▸ EXCERPT:
+ + +
Steven's Knowledge

Getting Started

Deploy Vector and OpenTelemetry Collector locally, route logs through transforms, ship to multiple backends, observe with Prometheus

Getting Started

This page sets up two pipelines side-by-side — Vector and the OpenTelemetry Collector — so you can feel the difference in shape. Both ingest logs from a noisy source, transform them, and ship to multiple sinks (file + Prometheus).

Setup

# docker-compose.yml
version: '3.8'
services:
  vector:
    image: timberio/vector:0.40.0-debian
    volumes:
      - ./vector.toml:/etc/vector/vector.toml
      - ./logs:/logs
    ports: ['8686:8686']  # API

  otel:
    image: otel/opentelemetry-collector-contrib:latest
    volumes:
      - ./otel-config.yaml:/etc/otelcol-contrib/config.yaml
      - ./logs:/logs
    ports: ['4317:4317', '4318:4318', '8888:8888']  # OTLP gRPC/HTTP, metrics

  prometheus:
    image: prom/prometheus:latest
    volumes:
      - ./prometheus.yml:/etc/prometheus/prometheus.yml
    ports: ['9090:9090']

  log-source:
    image: chentex/random-logger
    command: ['100', '1000']  # log every 100-1000ms
    volumes:
      - ./logs:/logs

prometheus.yml:

global: { scrape_interval: 15s }
scrape_configs:
  - job_name: vector
    static_configs: [{ targets: ['vector:9598'] }]
  - job_name: otel
    static_configs: [{ targets: ['otel:8888'] }]

Vector: Hello, Pipeline

vector.toml:

# Source: tail Docker logs
[sources.docker_logs]
type = "docker_logs"

# Transform: drop healthchecks
[transforms.filter_healthcheck]
type = "filter"
inputs = ["docker_logs"]
condition = '!match!(.message, r"healthcheck|/ping")'

# Transform: parse log level
[transforms.parse_level]
type = "remap"
inputs = ["filter_healthcheck"]
source = '''
.level = match!(.message, r"(?i)(error|warn|info|debug)") || "unknown"
.level = downcase(string!(.level))
'''

# Transform: convert errors → metric
[transforms.errors_to_metric]
type = "log_to_metric"
inputs = ["parse_level"]

[[transforms.errors_to_metric.metrics]]
field = "level"
type = "counter"
name = "log_events_by_level_total"
tags = { level = "{{level}}" }

# Sink 1: write filtered logs to file
[sinks.archive_file]
type = "file"
+ + +
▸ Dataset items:
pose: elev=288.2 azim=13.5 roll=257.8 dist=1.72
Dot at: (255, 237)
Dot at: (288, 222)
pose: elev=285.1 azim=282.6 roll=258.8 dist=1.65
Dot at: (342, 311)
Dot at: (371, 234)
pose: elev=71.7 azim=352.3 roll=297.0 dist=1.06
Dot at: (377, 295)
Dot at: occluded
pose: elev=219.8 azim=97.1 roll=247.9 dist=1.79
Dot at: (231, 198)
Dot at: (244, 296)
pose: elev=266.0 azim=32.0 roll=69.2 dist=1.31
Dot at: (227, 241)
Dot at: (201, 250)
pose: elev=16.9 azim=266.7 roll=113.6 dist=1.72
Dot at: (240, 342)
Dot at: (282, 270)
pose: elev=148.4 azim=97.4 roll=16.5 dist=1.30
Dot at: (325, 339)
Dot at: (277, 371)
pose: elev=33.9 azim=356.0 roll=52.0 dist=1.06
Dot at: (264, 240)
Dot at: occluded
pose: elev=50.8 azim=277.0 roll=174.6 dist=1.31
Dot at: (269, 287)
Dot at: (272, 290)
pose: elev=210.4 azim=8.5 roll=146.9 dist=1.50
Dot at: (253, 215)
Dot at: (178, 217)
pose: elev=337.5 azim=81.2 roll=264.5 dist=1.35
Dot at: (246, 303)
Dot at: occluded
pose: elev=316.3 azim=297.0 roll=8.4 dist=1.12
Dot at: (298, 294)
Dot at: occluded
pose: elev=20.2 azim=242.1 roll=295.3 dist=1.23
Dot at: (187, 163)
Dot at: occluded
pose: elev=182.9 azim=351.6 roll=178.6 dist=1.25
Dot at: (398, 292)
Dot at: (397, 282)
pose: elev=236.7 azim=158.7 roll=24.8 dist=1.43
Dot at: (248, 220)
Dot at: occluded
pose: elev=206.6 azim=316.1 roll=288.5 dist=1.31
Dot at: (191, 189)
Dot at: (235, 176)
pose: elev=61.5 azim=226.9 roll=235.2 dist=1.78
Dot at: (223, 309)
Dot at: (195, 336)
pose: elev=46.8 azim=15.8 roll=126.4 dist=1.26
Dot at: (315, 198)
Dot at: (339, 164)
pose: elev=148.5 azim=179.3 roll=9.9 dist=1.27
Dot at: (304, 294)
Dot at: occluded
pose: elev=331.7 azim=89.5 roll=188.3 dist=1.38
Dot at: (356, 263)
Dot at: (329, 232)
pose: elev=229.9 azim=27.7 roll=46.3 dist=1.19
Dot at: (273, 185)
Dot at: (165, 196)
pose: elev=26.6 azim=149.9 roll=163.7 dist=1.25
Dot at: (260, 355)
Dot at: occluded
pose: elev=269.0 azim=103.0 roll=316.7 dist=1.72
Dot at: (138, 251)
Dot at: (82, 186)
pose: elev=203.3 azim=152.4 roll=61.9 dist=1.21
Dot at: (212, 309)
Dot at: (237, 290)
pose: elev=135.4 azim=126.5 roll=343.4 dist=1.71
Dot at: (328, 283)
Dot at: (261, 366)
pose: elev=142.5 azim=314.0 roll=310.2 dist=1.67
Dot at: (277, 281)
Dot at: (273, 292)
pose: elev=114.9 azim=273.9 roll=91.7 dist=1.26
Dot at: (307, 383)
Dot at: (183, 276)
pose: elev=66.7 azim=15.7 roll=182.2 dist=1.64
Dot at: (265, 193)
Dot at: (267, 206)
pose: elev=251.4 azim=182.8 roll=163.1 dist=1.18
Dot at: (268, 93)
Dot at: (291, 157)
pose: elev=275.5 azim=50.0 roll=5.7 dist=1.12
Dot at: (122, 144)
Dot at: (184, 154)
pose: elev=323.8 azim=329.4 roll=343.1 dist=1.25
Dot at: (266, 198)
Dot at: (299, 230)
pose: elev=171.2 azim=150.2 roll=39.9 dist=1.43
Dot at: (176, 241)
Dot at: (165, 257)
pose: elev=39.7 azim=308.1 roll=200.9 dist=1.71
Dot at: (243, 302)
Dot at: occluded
+ + +
Name every service defined in the docker-compose.yml file on the getting-started page. These lines are separate material, unrelated to the getting-started page.

▸ RESULT: vector, otel, prometheus, log-source